See also: AWS API Documentation
See ‘aws help’ for descriptions of global parameters.
create-endpoint
--endpoint-name <value>
--endpoint-config-name <value>
[--tags <value>]
[--cli-input-json | --cli-input-yaml]
[--generate-cli-skeleton <value>]
--endpoint-name
(string)
The name of the endpoint.The name must be unique within an AWS Region in your AWS account. The name is case-insensitive in
CreateEndpoint
, but the case is preserved and must be matched in .
--endpoint-config-name
(string)
The name of an endpoint configuration. For more information, see CreateEndpointConfig .
--tags
(list)
An array of key-value pairs. You can use tags to categorize your AWS resources in different ways, for example, by purpose, owner, or environment. For more information, see Tagging AWS Resources .
(structure)
Describes a tag.
Key -> (string)
The tag key.
Value -> (string)
The tag value.
Shorthand Syntax:
Key=string,Value=string ...
JSON Syntax:
[
{
"Key": "string",
"Value": "string"
}
...
]
--cli-input-json
| --cli-input-yaml
(string)
Reads arguments from the JSON string provided.

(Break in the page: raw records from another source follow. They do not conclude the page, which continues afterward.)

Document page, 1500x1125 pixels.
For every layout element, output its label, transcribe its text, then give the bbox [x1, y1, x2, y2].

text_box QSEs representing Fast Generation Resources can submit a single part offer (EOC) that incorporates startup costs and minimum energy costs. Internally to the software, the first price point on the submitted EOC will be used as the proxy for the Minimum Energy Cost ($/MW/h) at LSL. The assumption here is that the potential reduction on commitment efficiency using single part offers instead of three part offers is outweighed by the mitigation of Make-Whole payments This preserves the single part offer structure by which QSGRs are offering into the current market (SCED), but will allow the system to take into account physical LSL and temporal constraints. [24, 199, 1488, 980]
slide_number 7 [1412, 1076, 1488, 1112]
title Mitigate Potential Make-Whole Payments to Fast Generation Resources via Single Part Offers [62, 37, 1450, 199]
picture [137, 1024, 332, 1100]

The JSON string follows the format provided by --generate-cli-skeleton
. If other arguments are provided on the command line, those values will override the JSON-provided values. It is not possible to pass arbitrary binary values using a JSON-provided value as the string will be taken literally. This may not be specified along with --cli-input-yaml
.
--generate-cli-skeleton
(string)
Prints a JSON skeleton to standard output without sending an API request. If provided with no value or the value input
, prints a sample input JSON that can be used as an argument for --cli-input-json
. Similarly, if provided yaml-input
it will print a sample input YAML that can be used with --cli-input-yaml
. If provided with the value output
, it validates the command inputs and returns a sample output JSON for that command.
See ‘aws help’ for descriptions of global parameters.